**WRITTEN REQUEST**. Reproduce the lines of each listing, swapping "locality" for "site" and keeping everything else unchanged. Omit the pictures from your answer.

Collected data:
● ● ● ●
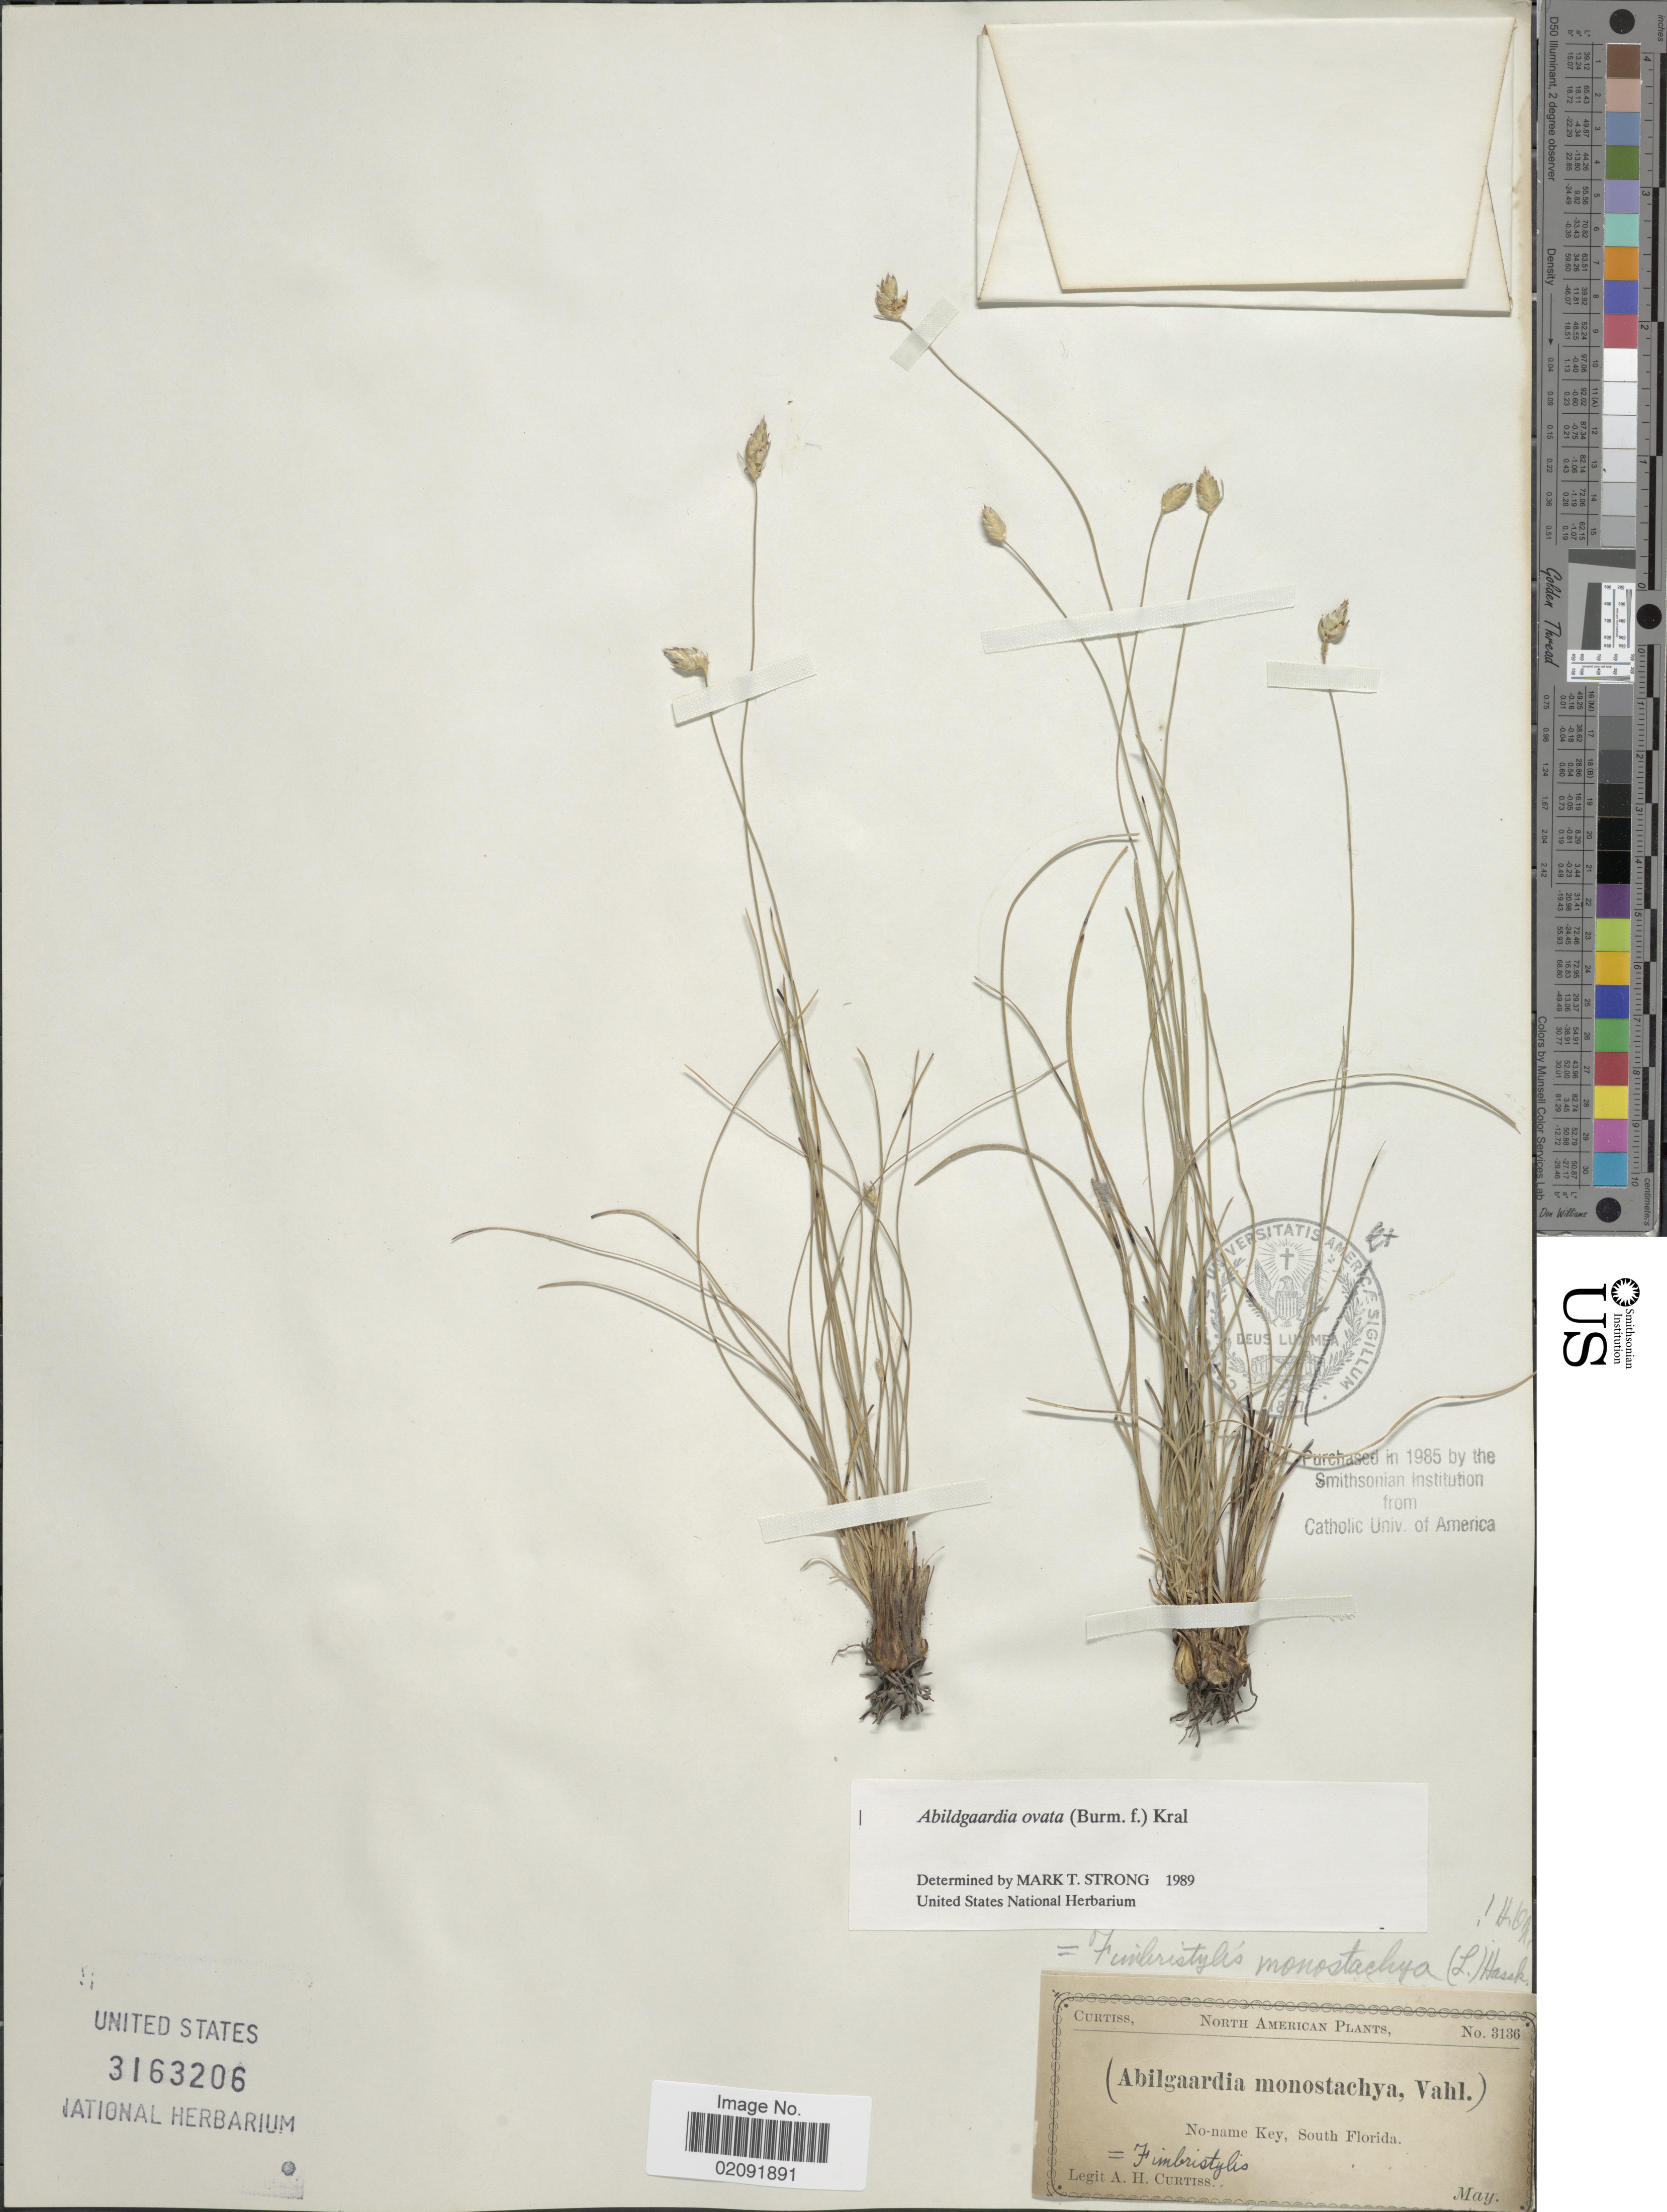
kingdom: Plantae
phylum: Tracheophyta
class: Liliopsida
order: Poales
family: Cyperaceae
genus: Abildgaardia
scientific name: Abildgaardia ovata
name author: (Burm. f.) Kral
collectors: A. H. Curtiss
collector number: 3136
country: United States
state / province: Florida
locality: No-name Key, South Florida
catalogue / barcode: US 3163206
● ● ● ●
**SOLUTION TO THIS EXERCISE**.
kingdom: Plantae
phylum: Tracheophyta
class: Liliopsida
order: Poales
family: Cyperaceae
genus: Abildgaardia
scientific name: Abildgaardia ovata
name author: (Burm. f.) Kral
collectors: A. H. Curtiss
collector number: 3136
country: United States
state / province: Florida
site: No-name Key, South Florida
catalogue / barcode: US 3163206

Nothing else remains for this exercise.